An E-MapReduce (EMR) cluster consists of three categories of nodes: master, core, and task.
- Master node: runs the NameNode process of Hadoop HDFS and the ResourceManager process of Hadoop YARN.
- Core node: runs the DataNode process of Hadoop HDFS and the NodeManager process of Hadoop YARN.
- Task node: runs the NodeManager process of Hadoop YARN and performs only computing.
A master node is deployed with the management components of cluster services, such as ResourceManager of Hadoop YARN.
You can access web UIs to view the running status of services in a cluster. To test or run a job in a cluster, you can connect to the master node and submit the job on the command line. For more information about how to connect to a master node, see Connect to the master node of an EMR cluster in SSH mode.

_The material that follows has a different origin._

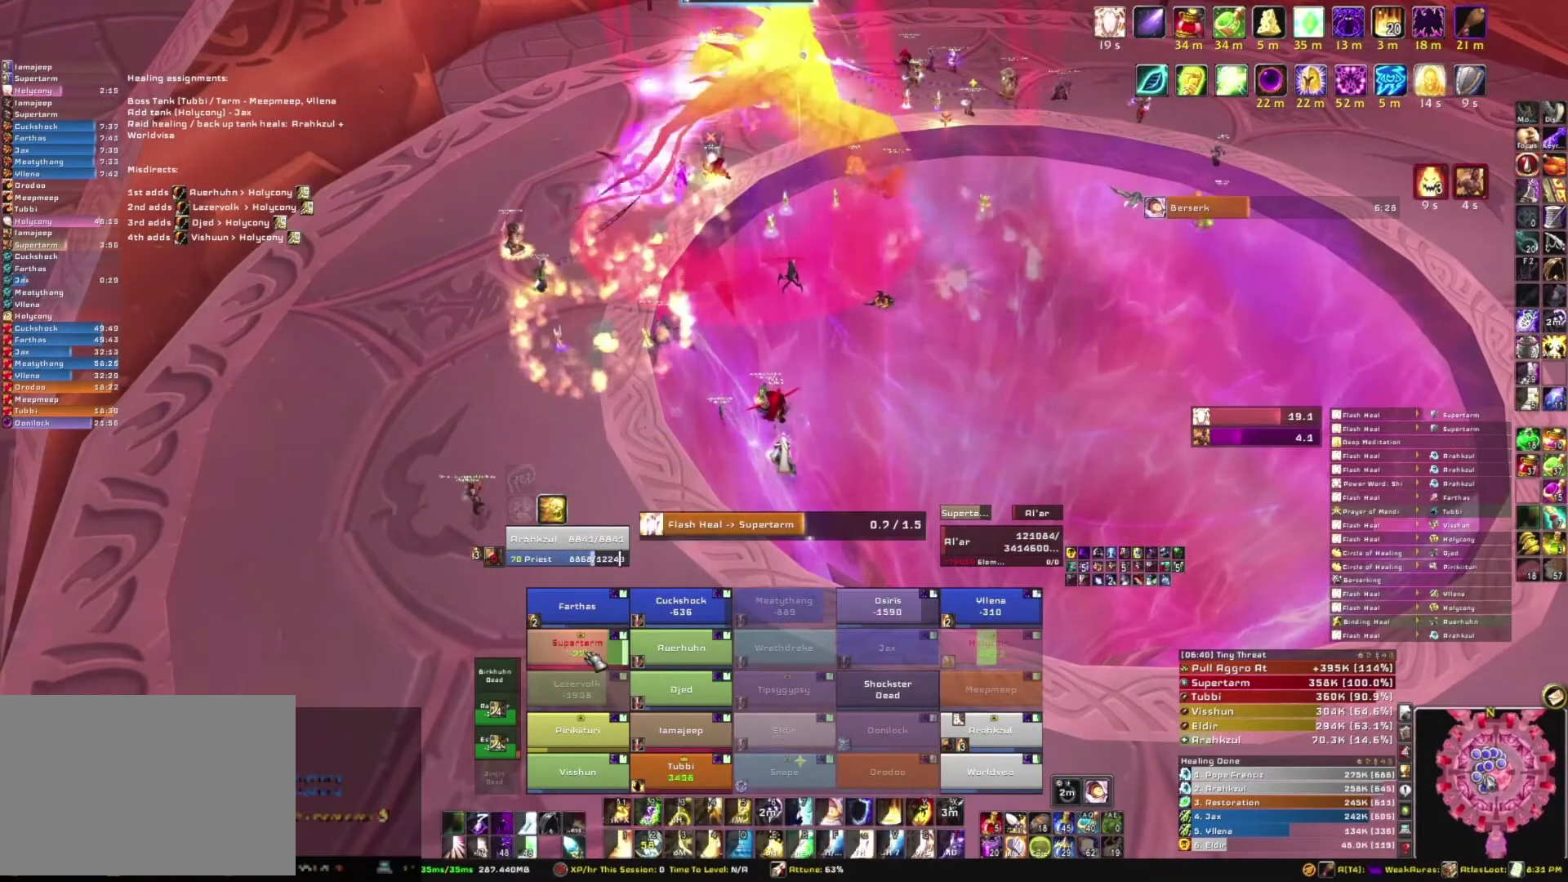
{"keys": [], "mouse": [], "events": []}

Core nodes in a cluster are managed by the master node. Core nodes run the DataNode process of Hadoop HDFS to store all data of a cluster. They also run computing service processes such as NodeManager of Hadoop YARN to run computing tasks.
To cope with the increase of data storage and computing workloads, you can scale out core nodes at any time without affecting the running of the cluster. Core nodes can use different storage media to store data. For more information, see Local disks and Block Storage overview.
Task nodes run only computing tasks. They cannot be used to store HDFS data. If the core nodes of a cluster offer sufficient computing capabilities, task nodes are not required. If the computing capabilities of the core nodes in a cluster become insufficient, you can add task nodes to the cluster at any time. You can run Hadoop MapReduce tasks and Spark executors on these task nodes to provide extra computing capabilities.
Task nodes can be added to or removed from a cluster at any time without any impact on the running of a cluster.